The typical length of a test session is 60 minutes, but this obviously depends on the situation. Remember that it can be difficult to stay fully focused for a long time, but if you can’t avoid lengthy sessions, at least try to take breaks now and then. For the tests to be effective, it’s essential that testers are fully focused on the task throughout the session.
When exploratory testing fits
You can use exploratory testing at any time when you have access to experienced, skilled testers. In some situations, however, it fits exceptionally well.
If the requirements and other documents that form the basis for the tests are incomplete or change frequently, it can be difficult or near to impossible to write traditional test cases. In such situations, an experienced tester who is familiar with the system can still do a good job using exploratory testing principles.
Similarly, if you’re on a very tight schedule, exploratory testing will help you quickly get started with test execution, thus allowing you to provide early bug reports and give feedback to the developers faster.
It is also a fact that systems tend to build up an immunity to test cases. By testing a system with the same set of test cases again and again, you will “wear out” the test cases, and consequently the team will find fewer and fewer errors with them. When this happens, exploratory testing is a good technique to use in order to find new approaches.

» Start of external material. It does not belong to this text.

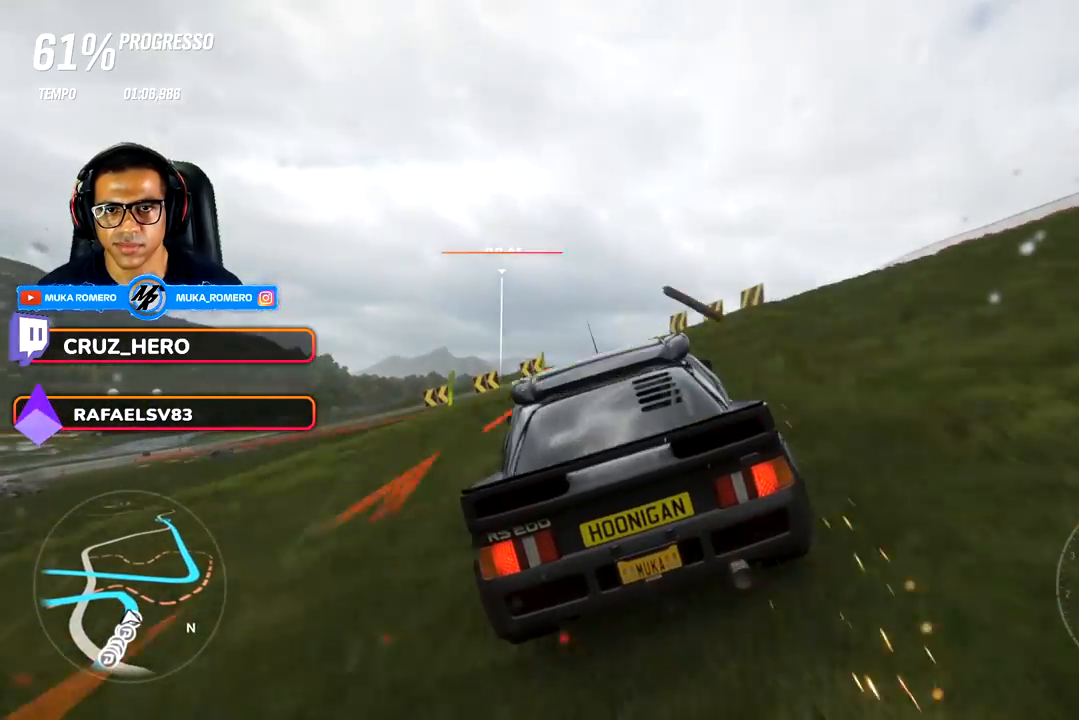
{"buttons": ["L2"], "left_stick": "left", "right_stick": "center", "events": []}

Exploratory testing is also suitable for installation tests (tests of a newly-installed system) in order to quickly check if the system is sufficiently stable so you know that it’s worthwhile to continue testing. When you do daily builds and daily tests, you can use exploratory testing before you start testing with test cases.

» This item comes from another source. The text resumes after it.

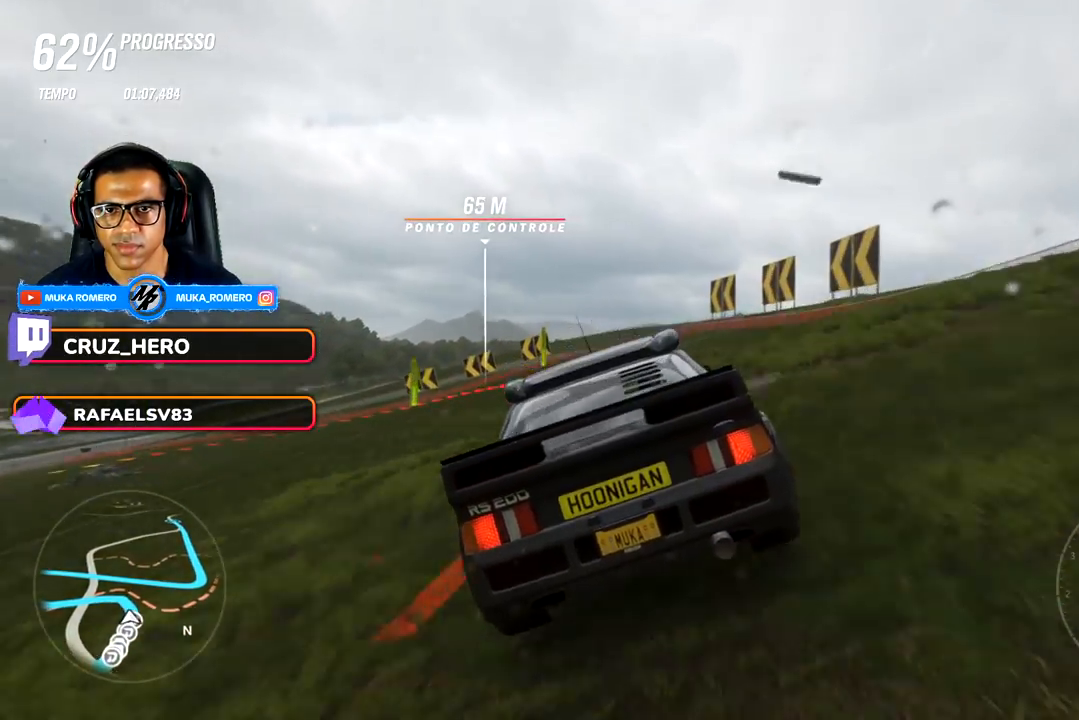
{"buttons": ["L2"], "left_stick": "left", "right_stick": "center", "events": []}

Benefits of exploratory testing
There are several benefits to exploratory testing: you spend less time on preparation, and get started with test execution more quickly. This means you can report defects back to the development team sooner, and hopefully you’ll find the serious defects faster. Exploratory testing gives you plenty of opportunities to adapt and improve work processes, once you’ve gotten to know the system and its weaknesses. You can then shift your focus to areas where there seem to be more problems, and the testers’ work will be more fun and stimulating. When you repeat exploratory testing, you won’t execute test cases in exactly the same way, thus increasing the chance that you’ll find new errors. This will also prevent the system from growing immune to the tired, old test cases.
Disadvantages of exploratory testing
Of course there are also some drawbacks to the Exploratory Testing approach. It is harder (although certainly not impossible) to keep track of what the team has tested. It’s important to stay well-organized when using exploratory testing, thus making the test manager’s role very important indeed.
Exploratory testing also places greater demands on the tester’s expertise, experience and skills than scripted testing does. The technique demands that the tester understands the system well, which, of course, is also a natural consequence of exploration. An experienced test leader can lead less experienced testers through exploratory testing, but it is often a very tough job. Inexperienced testers often seek much support when they are in doubt.
When you repeat exploratory testing, the test cases won’t be performed in exactly the same way, which can make it more difficult to reproduce the steps that led to an error, and more difficult to verify that the bugs have really been fixed. During regression testing it is usually considered that the test cases should be performed in the same way all the time without alterations. If possible, create automated tests for regression testing and use exploratory testing when it is better to be creative.
Another disadvantage is that you don’t write test cases and review them in advance, so you don’t have the opportunity to spot conflicting requirements during test design, or to prevent faulty solutions from being implemented or to find faulty test cases
And finally, always remember that there’s no sure-fire recipe for success in every organization, so you should analyze and evaluate what works best in your business.